BEGIN AVAILABLE DATA

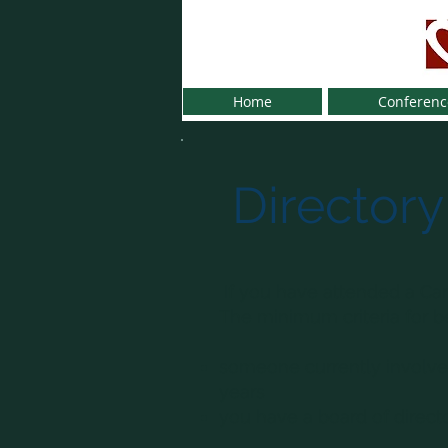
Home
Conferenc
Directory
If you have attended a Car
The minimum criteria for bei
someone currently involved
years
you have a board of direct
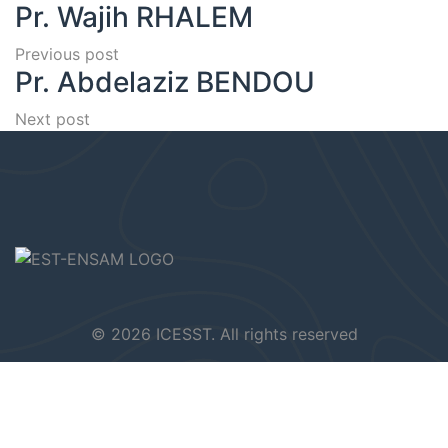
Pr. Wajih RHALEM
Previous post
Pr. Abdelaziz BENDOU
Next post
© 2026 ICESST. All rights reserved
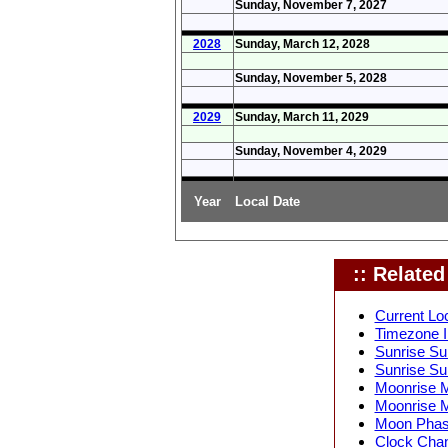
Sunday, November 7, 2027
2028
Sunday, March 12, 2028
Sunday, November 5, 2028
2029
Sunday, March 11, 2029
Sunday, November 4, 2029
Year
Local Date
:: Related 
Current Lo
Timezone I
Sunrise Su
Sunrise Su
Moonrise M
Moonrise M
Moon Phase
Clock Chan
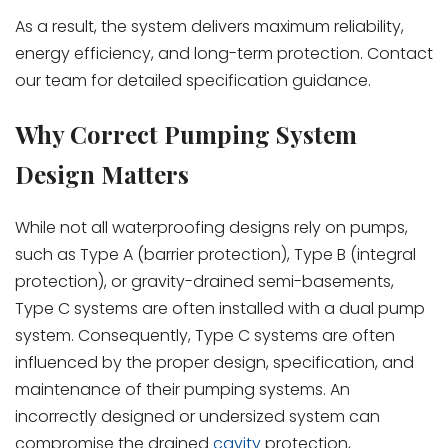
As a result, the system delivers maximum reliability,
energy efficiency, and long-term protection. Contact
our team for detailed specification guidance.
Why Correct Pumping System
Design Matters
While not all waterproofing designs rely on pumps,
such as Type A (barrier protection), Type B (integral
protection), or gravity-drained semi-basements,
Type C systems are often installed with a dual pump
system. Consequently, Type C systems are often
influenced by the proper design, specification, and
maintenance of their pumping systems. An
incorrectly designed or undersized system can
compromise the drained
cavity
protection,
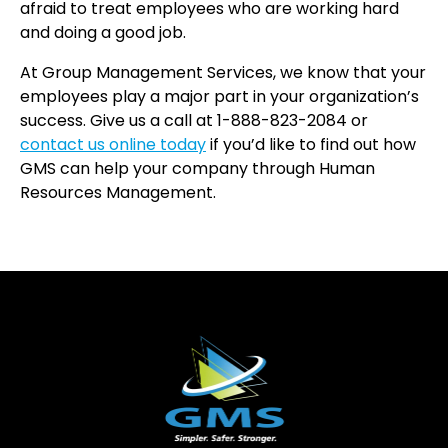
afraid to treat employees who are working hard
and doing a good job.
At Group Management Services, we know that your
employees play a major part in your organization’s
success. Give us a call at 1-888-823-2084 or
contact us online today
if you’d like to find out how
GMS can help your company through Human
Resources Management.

END AVAILABLE DATA

TO-DO ITEM
Please copy the entries word for word, starting at the line that contains "Pr. Wajih RHALEM" and continuing to the end of the entries, with both ends included. Leave the pictures out of your answer.

EXERCISE OUTPUT
Pr. Wajih RHALEM
Previous post
Pr. Abdelaziz BENDOU
Next post
© 2026 ICESST. All rights reserved
Sunday, November 7, 2027
2028
Sunday, March 12, 2028
Sunday, November 5, 2028
2029
Sunday, March 11, 2029
Sunday, November 4, 2029
Year
Local Date
:: Related 
Current Lo
Timezone I
Sunrise Su
Sunrise Su
Moonrise M
Moonrise M
Moon Phase
Clock Chan
As a result, the system delivers maximum reliability,
energy efficiency, and long-term protection. Contact
our team for detailed specification guidance.
Why Correct Pumping System
Design Matters
While not all waterproofing designs rely on pumps,
such as Type A (barrier protection), Type B (integral
protection), or gravity-drained semi-basements,
Type C systems are often installed with a dual pump
system. Consequently, Type C systems are often
influenced by the proper design, specification, and
maintenance of their pumping systems. An
incorrectly designed or undersized system can
compromise the drained
cavity
protection,
afraid to treat employees who are working hard
and doing a good job.
At Group Management Services, we know that your
employees play a major part in your organization’s
success. Give us a call at 1-888-823-2084 or
contact us online today
if you’d like to find out how
GMS can help your company through Human
Resources Management.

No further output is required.